RELATED ARTICLE: Barclays Generates $666 Million in Sustainable Finance Revenue, Targets $1 Trillion by 2030

Climate Tech Meets Mainstream Banking

ExpectAI positions its technology as a profitability tool as much as a climate solution. Founder and CEO Anand Verma said the company was built to address the commercial realities facing smaller businesses.

We are delighted to be working with Barclays on this important initiative,” Verma said. “ExpectAI was founded to help SMEs become more profitable, productive and sustainable. Barclays’ long-standing focus on SMEs and their commitment to supporting clients through the transition make them the ideal organisation to advance this work. We look forward to demonstrating how this could create real value for UK-based businesses.

Founder and CEO Anand Verma

The collaboration also reflects how large financial institutions are increasingly acting as early validators of climate technology, rather than only as financiers. By testing the Una platform within a banking context, Barclays is assessing whether AI tools can integrate into advisory, lending and transition support models at scale.

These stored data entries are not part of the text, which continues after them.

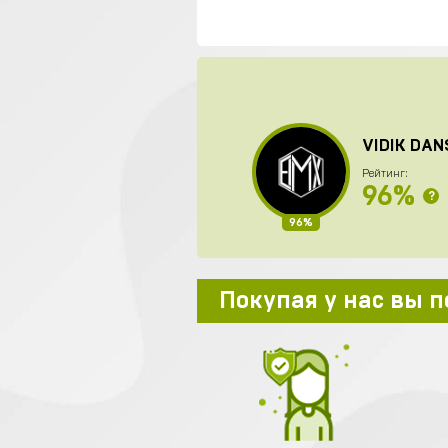
VIDIK DAN
Рейтинг:
96%
?
96%
Покупая у нас вы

What Executives and Investors Should Watch

For C-suite leaders and investors, the pilot offers a signal about where transition finance is heading for the SME segment. Rather than bespoke advisory or compliance-led solutions, banks are exploring automated, data-driven platforms that can operate across thousands of businesses with limited friction.

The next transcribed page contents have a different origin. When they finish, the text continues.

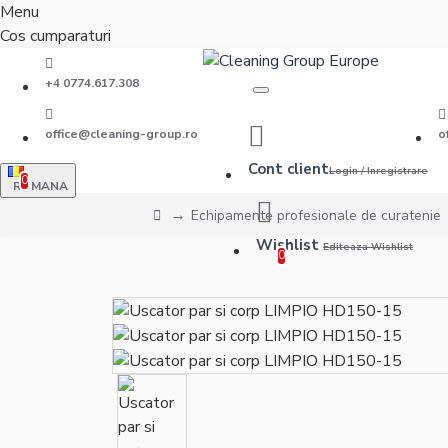
Menu
Cos cumparaturi
+4 0774.617.308
office@cleaning-group.ro
o
Cont client
Login / Inregistrare
0
ROMANA
Echipamente profesionale de curatenie
Wishlist
Editeaza Wishlist
0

If successful, the approach could influence how banks assess SME transition risk, structure green lending products and allocate capital toward energy efficiency upgrades. It also raises questions about governance and accountability, including how AI-generated recommendations are validated and how outcomes are measured over time.

Barclays said the initiative aligns with its broader climate ambition as outlined in its Transition Update, which focuses on working with clients on their transition, financing the transition and scaling climate technology. For the UK’s SME-heavy economy, the results of this test may help determine whether AI becomes a core infrastructure layer in the next phase of the transition, rather than an experimental add-on.